In the graph on the left is the model with initial values, and in the middle is the fitted model using "TRR"(similar to the algorithm in Matlab lsqnonlin function ), on the right is the fitted model using "LM" with nls.lm. Looking at the fitted parameters(Fit.LM$par) you will find that one fitted parameter(f_parent_to_m1) is at the boundary 1. If I change the starting value for one parameter M0_parent from 0.1 to 100, then I got the same results using nls.lm and lsqnonlin.I have many cases like this one.
newpars <- rbind(Fit.TRR$par,Fit.LM$par)
rownames(newpars)<- c("TRR(lsqnonlin)","LM(nls.lm)")
newpars
M0_parent k_parent k_m1 f_parent_to_m1
TRR(lsqnonlin) 99.59848 0.09869773 0.005260654 0.514476
LM(nls.lm) 84.79150 0.06352110 0.014783294 1.000000
Except for the above problems, it often happens that the Hessian returned by nls.lm is not invertable(especially when some parameters are on the boundary) so I cannot get an estimation of the covariance matrix. On the other hand, the "TRR" algorithm(in Matlab) almost always give an estimation by calculating the Jacobian at the solution point. I think this is useful but I am also sure that R optimization algorithms(the ones I have tried) did not do this for a reason. I would like to know whether I am wrong by using the Matlab way of calculating the covariance matrix to get standard error for the parameter estimates.
One last note, I claimed in my previous post that the Matlab lsqnonlin outperforms R's optimization functions in almost all cases. I was wrong. The "Trust-Region-Reflective" algorithm used in Matlab is in fact slower(sometimes much slower) if also implemented in R as you can see from the above example. However, it is still more stable and reaches a better solution than the R's basic optimization algorithms.
First off, I am not an expert on Matlab and Optimisation and have never used R.
I am not sure I see what your actual question is, but maybe I can shed some light into your puzzlement:
LM is slightly enhanced Gauß-Newton approach - for problems with several local minima it is very sensitive to initial states. Including boundaries typically generates more of those minima.
TRR is akin to LM, but more robust. It has better capabilities for "jumping out of" bad local minima. It is quite feasible that it will behave better, but perform worse, than an LM. Actually explaining why is very hard. You would need to study the algorithms in detail and look at how they behave in this situation.
I cannot explain the difference between Matlab's and R's implementation, but there are several extensions to TRR that maybe Matlab uses and R does not.
Does your approach of using LM and TRR alternatingly converge better than TRR alone?
Using the mkin package, you can find the parameters using the "Port" algorithm (which is also a kind of a TRR algorithm as far as I could tell from its documentation), or the "Marq" algorithm, which uses nls.lm in the background.
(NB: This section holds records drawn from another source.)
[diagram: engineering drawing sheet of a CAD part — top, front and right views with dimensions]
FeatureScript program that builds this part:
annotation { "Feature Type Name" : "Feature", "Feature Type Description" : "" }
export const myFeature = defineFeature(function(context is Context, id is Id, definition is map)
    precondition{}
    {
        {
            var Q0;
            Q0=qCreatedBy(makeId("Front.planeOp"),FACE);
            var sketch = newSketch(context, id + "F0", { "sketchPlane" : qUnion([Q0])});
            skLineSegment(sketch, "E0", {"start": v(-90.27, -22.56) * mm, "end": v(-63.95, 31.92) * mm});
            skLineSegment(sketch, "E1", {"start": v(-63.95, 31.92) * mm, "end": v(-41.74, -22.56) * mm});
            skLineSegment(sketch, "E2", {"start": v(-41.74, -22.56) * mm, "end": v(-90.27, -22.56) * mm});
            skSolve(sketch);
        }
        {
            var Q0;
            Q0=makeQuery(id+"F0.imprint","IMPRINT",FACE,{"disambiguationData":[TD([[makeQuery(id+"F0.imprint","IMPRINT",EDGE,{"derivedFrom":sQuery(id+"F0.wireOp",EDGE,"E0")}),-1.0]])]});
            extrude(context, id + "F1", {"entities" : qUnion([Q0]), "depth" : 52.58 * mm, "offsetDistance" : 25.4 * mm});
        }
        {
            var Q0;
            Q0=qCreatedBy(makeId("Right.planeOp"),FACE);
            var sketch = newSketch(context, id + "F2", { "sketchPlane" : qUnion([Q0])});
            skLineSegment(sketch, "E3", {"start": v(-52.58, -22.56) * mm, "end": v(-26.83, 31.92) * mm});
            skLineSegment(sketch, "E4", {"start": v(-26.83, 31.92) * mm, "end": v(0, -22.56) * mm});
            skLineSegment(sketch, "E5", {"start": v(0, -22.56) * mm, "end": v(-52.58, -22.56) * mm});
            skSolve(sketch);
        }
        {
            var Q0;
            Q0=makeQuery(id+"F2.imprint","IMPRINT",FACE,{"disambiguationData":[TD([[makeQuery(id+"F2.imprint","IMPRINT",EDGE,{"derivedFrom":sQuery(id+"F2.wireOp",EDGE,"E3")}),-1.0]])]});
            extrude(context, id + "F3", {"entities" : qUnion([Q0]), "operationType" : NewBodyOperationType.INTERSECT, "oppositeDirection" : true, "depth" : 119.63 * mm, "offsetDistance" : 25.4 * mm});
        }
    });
Then you can use "normal" starting values or "bad" starting values.
library(mkin)
packageVersion("mkin")
Recent mkin version can speed up the process considerably as they compile the models from automatically generated C code if a compiler is available on your system (e.g. you have r-base-dev installed on Debian/Ubuntu, or Rtools on Windows).
This defines the model:
m <- mkinmod(parent = mkinsub("SFO", "m1"),
m1 = mkinsub("SFO"),
use_of_ff = "max")
You can check that the differential equations are correct:
cat(m$diffs, sep = "\n")
Then we fit in four variants, Port and LM, with or without M0 fixed to 0.1:
f.Port = mkinfit(m, FOCUS_2006_D)
f.Port.M0 = mkinfit(m, FOCUS_2006_D, state.ini = c(parent = 0.1, m1 = 0))
f.LM = mkinfit(m, FOCUS_2006_D, method.modFit = "Marq")
f.LM.M0 = mkinfit(m, FOCUS_2006_D, state.ini = c(parent = 0.1, m1 = 0),
method.modFit = "Marq")
Then we look at the results:
results <- sapply(list(Port = f.Port, Port.M0 = f.Port.M0, LM = f.LM, LM.M0 = f.LM.M0),
function(x) round(summary(x)$bpar[, "Estimate"], 5))
which are
Port Port.M0 LM LM.M0
parent_0 99.59848 99.59848 99.59848 39.52278
k_parent 0.09870 0.09870 0.09870 0.00000
k_m1 0.00526 0.00526 0.00526 0.00000
f_parent_to_m1 0.51448 0.51448 0.51448 1.00000
So we can see that the Port algorithm finds the best solution (to the best of my knowledge) even with bad starting values. The speed issue that one may have with more complicated models is alleviated using the automatic generation of C code.